There are some stories based in popular beliefs about the company and its people. All of them refers to Julio Terrabusi's wife and her second husband and how their relationship had influenced the origins of some of Terrabusi's most popular brands (such as Tita or Rhodesia). One of the most spread stories said that after the passing of Julio Terrabusi, in 1943 his wife Lidia married Edelmiro Rhodesia, who was later incorporated to the company. Soon after, Terrabusi launched "Melba", a chocolate-flavored cookie named after Lidia and Edelmiro's daughter.

Another stories set up the launch of "Tita" (a lemon-filled sandwich biscuit that would become one of the most successful products of the firm) in 1949, with "Rhodesia" (a similar confection and also a success) being released soon after and named after Edelmiro Rhodesia.
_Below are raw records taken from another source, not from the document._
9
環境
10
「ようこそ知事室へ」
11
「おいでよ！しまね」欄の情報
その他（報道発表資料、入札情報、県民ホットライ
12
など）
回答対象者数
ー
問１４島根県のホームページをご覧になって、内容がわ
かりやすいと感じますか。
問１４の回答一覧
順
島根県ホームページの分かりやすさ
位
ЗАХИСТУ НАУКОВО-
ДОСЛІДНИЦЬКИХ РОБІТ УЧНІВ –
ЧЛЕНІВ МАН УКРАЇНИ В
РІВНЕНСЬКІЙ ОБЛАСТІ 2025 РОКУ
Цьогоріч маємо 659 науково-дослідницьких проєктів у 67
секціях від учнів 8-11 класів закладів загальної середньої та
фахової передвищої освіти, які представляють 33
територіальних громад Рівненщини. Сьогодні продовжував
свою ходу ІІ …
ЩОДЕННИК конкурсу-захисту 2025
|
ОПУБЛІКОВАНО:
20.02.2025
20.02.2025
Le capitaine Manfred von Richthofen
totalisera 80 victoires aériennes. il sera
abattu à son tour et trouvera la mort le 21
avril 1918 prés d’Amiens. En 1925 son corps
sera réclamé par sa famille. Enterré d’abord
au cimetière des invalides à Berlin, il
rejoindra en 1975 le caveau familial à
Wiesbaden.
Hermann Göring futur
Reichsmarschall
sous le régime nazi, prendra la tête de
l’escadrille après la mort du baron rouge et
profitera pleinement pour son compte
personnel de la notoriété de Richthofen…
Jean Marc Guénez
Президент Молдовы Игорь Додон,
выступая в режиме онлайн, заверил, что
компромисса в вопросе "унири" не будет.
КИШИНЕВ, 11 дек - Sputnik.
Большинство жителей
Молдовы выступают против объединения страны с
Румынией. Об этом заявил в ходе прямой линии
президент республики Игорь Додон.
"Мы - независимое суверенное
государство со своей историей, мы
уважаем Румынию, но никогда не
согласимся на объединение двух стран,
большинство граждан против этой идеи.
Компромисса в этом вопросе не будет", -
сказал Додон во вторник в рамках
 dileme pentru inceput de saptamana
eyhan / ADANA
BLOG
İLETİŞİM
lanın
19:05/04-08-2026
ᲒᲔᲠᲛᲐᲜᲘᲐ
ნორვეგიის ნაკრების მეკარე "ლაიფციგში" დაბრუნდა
Nevertheless, none of those stories could be proved, with no records of the existence of Edelmiro Rhodesia. Moreover, the dates of creation of those confections are wrong and also seems to be the stories about them. As a matter of fact, an advertisement published in Caras y Caretas in 1936 cited Tita, Rhodesia, Manon, and other brands as products by the firm so they had been created by the Terrabusi brothers, shattering all the stories regarding other inventors and their circumstances.